President Vladimir Putin has turned down proposals to amend the Constitution so that an official state ideology can be established, though the rebuff doesn't signal the end of his search to find a "national idea" to unite Russians, the Kremlin's spokesman said.
The proposal, put forward by United Russia lawmaker Yevgeny Fyodorov last month, would have removed a ban on state ideology from the first chapter of the Constitution and scrapped provisions integrating international legal norms into Russian law.
"The president isn't going to change the Constitution," Putin's spokesman Dmitry Peskov said, Izvestia reported Wednesday. "And the Constitution doesn't envisage ideology."
Critics have said that removing a ban on state ideology would indicate a return to Soviet times, when communism was enshrined as the official doctrine. Amending the first chapter of the Constitution would also be a complex and potentially costly project.
Presidential aides said that Putin could find no reason to introduce an official state ideology, but that he was instead looking for ways to develop patriotism, and a "national idea." It remains unclear how the Kremlin would define the terms, however.
"When we find something of genius, then that will become the national idea, which would further unify Russian citizens," Peskov said, without going into further detail.
The search for a national idea began under Putin's predecessor Boris Yeltsin in the 1990s, but hasn't yielded any fruit, despite Putin's support.
"If we want to preserve our national identity as a whole, then we certainly must cultivate the idea of patriotism," Putin said earlier this week. "Without that, the country would cease to exist, it would simply collapse from within.

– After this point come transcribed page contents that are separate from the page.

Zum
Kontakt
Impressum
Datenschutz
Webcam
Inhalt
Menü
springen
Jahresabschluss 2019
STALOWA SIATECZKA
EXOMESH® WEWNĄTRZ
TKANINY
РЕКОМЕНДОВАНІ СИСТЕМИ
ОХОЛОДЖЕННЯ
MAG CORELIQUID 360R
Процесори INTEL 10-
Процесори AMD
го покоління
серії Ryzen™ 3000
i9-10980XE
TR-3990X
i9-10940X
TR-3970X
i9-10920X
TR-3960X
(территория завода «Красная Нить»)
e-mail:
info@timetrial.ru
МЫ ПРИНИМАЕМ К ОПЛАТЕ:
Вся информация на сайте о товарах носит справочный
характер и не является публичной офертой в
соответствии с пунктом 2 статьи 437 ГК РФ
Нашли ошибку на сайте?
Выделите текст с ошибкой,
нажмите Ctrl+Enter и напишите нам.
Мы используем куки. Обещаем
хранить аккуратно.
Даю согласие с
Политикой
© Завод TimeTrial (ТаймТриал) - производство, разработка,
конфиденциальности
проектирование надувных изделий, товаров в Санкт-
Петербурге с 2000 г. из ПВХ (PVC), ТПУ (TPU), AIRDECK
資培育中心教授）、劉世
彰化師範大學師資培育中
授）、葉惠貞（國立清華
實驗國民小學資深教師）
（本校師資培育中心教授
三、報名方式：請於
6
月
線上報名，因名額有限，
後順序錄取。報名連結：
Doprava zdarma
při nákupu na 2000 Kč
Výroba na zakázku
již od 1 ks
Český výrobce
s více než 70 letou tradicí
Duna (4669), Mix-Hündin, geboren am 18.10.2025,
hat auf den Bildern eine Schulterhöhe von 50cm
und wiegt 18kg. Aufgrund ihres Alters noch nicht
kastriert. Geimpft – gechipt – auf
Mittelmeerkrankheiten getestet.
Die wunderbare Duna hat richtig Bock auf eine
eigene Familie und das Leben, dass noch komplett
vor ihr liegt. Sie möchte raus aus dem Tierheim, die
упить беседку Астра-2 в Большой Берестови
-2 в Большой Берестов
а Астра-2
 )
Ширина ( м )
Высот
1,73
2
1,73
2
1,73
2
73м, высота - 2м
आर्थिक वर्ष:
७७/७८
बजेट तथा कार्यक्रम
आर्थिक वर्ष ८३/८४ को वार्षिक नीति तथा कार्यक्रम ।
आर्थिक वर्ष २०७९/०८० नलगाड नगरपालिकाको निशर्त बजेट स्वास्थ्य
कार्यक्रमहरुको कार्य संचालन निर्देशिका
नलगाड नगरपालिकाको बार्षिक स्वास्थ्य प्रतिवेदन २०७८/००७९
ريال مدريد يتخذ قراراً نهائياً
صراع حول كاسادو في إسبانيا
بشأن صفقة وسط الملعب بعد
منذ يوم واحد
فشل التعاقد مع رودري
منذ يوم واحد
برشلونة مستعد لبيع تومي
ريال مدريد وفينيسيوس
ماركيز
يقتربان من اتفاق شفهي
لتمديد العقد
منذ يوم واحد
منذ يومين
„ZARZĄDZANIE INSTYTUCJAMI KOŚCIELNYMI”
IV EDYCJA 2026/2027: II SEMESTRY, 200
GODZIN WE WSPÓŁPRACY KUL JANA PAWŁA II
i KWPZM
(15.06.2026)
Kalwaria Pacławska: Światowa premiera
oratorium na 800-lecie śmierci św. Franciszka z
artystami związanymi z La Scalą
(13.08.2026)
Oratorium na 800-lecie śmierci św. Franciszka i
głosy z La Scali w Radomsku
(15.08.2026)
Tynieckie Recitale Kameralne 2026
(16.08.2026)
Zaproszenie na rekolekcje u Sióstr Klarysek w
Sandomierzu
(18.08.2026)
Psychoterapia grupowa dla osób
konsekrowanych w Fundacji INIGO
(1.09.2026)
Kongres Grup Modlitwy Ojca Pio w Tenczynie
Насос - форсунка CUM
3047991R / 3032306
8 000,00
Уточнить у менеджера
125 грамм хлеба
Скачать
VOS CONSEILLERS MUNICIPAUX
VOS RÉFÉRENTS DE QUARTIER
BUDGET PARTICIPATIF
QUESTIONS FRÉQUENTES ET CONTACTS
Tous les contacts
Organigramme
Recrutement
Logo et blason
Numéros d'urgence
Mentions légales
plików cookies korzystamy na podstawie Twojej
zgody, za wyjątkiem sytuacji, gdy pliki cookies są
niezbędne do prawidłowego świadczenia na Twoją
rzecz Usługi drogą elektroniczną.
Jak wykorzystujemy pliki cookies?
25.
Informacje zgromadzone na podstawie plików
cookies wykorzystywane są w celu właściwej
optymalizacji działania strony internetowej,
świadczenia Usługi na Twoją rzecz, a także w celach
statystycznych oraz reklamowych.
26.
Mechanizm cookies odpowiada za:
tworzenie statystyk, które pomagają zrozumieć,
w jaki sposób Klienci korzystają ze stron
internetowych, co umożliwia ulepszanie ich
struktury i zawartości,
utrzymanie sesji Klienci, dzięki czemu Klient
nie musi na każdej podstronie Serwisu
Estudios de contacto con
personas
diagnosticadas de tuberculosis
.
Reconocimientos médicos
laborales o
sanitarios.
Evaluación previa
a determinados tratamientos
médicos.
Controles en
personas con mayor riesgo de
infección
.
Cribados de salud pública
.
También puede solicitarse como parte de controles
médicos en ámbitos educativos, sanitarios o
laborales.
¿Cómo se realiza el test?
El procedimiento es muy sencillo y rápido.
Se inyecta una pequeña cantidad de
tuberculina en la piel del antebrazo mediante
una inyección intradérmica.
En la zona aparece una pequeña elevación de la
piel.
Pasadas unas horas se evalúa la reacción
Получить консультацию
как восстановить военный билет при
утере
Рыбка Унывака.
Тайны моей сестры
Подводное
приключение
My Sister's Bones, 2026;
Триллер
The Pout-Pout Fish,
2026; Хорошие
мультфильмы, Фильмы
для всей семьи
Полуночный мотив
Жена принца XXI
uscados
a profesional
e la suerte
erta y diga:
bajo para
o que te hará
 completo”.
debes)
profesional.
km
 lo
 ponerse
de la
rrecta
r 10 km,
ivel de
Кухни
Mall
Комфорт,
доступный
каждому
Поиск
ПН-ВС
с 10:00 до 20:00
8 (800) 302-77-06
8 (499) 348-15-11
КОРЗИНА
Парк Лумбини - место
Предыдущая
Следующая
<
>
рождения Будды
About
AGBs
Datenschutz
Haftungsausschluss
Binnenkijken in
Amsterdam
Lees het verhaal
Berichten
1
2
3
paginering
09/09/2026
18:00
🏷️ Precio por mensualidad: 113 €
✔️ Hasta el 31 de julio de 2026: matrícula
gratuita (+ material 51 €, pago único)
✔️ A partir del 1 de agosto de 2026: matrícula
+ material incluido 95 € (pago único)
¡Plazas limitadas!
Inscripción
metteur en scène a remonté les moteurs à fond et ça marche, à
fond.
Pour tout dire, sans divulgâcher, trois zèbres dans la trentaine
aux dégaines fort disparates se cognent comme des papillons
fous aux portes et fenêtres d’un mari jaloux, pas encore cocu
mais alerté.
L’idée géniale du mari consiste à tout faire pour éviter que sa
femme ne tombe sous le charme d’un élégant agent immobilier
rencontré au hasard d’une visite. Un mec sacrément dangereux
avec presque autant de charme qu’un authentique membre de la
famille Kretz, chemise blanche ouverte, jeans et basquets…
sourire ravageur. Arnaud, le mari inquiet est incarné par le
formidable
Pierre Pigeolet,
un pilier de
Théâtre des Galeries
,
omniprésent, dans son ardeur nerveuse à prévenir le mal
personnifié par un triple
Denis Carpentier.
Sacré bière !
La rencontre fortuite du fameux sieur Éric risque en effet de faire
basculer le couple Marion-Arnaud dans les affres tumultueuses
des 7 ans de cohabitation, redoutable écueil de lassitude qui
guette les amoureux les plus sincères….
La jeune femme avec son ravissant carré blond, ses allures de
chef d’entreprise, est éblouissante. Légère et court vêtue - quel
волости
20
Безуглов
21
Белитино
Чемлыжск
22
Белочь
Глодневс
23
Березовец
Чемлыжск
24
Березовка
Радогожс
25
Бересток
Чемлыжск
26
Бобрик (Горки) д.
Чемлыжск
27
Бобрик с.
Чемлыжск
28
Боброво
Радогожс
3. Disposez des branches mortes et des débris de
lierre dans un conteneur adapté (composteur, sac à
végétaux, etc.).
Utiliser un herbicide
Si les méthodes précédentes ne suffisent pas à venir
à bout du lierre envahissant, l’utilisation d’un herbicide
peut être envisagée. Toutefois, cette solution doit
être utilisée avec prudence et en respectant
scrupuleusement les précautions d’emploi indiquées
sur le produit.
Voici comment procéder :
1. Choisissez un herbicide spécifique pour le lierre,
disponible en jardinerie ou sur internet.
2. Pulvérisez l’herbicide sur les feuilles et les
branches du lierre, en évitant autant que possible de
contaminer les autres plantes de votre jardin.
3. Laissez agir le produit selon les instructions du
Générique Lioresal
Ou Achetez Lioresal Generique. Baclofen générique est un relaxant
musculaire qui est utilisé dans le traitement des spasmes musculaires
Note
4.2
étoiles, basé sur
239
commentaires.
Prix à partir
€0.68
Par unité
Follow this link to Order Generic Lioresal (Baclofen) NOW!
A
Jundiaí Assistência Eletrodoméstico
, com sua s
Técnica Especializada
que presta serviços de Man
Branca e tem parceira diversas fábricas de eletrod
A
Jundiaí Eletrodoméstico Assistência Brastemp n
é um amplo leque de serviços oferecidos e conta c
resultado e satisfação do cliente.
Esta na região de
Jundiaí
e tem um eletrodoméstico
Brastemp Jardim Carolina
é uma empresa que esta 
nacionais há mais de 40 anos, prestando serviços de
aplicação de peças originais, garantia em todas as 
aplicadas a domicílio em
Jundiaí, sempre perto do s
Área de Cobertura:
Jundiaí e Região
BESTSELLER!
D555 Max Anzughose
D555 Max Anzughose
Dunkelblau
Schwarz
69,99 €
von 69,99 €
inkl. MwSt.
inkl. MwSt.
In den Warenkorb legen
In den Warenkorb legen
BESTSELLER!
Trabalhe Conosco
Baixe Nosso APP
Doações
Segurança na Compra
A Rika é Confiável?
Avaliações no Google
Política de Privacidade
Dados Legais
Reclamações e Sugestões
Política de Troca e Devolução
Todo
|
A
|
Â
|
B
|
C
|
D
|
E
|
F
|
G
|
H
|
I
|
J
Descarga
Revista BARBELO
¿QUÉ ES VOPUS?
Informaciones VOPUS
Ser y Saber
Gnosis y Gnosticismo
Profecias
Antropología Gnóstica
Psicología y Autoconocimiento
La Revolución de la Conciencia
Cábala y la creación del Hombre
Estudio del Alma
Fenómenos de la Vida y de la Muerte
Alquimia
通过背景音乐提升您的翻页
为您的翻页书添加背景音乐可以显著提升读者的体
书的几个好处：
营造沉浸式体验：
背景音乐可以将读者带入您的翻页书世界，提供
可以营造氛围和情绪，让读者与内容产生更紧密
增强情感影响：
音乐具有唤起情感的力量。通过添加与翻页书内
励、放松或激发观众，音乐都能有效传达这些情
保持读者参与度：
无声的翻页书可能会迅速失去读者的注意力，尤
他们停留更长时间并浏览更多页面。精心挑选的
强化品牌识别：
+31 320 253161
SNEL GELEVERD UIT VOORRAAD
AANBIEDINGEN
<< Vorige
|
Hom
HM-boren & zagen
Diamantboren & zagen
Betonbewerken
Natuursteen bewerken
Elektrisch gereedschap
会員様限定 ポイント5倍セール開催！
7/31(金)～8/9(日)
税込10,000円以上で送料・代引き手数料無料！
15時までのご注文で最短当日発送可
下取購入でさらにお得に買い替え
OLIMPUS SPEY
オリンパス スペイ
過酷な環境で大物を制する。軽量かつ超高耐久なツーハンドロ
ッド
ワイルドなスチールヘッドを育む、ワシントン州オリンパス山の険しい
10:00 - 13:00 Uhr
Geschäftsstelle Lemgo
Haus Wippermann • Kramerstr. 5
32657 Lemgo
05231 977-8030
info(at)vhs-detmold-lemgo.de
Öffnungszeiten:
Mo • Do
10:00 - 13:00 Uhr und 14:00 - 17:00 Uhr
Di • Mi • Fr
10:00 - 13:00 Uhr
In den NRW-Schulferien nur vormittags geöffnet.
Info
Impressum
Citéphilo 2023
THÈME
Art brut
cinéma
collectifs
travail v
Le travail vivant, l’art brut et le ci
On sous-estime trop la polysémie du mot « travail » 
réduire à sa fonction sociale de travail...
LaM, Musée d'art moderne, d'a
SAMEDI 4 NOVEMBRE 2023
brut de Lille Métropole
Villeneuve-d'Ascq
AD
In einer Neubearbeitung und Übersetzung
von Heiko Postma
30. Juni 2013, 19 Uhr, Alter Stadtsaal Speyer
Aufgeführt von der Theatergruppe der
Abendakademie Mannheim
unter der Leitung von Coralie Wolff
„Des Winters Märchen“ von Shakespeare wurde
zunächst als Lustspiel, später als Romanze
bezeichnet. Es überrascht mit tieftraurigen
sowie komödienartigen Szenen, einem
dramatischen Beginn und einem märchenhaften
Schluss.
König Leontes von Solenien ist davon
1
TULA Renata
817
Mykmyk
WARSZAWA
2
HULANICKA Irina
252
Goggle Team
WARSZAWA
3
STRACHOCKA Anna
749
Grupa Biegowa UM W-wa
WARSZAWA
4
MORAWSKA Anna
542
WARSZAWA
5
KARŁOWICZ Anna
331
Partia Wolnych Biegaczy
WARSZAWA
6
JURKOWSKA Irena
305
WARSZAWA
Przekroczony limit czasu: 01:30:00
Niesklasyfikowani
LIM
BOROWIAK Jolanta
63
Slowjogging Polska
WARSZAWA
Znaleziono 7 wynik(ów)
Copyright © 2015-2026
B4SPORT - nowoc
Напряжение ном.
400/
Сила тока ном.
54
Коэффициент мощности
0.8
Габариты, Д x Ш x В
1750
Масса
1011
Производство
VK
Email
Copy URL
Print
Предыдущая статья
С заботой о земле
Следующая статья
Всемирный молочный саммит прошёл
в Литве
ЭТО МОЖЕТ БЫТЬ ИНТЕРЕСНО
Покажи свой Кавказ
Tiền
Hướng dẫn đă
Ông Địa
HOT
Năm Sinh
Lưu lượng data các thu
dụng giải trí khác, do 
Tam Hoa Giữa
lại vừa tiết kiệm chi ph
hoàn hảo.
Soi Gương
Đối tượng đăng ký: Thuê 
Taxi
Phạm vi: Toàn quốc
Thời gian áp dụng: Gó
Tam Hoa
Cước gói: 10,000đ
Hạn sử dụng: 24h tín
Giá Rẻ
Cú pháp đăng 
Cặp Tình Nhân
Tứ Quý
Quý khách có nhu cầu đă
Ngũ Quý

"Like a sugar cube, soaked with water — just puff, and it's gone."
Fyodorov said he would continue drafting constitutional amendments, regardless of objections from the Kremlin, saying that Russia would remain a "in the gallows" without a state ideology.
"Without those changes to the Constitution, it would be impossible to form any national idea," he said. "We must remove the provisions that factor international law into our judicial system. The paragraph about a ban on ideology prevents us from forming our national values, the values of our ancestors that were developed over the course of centuries."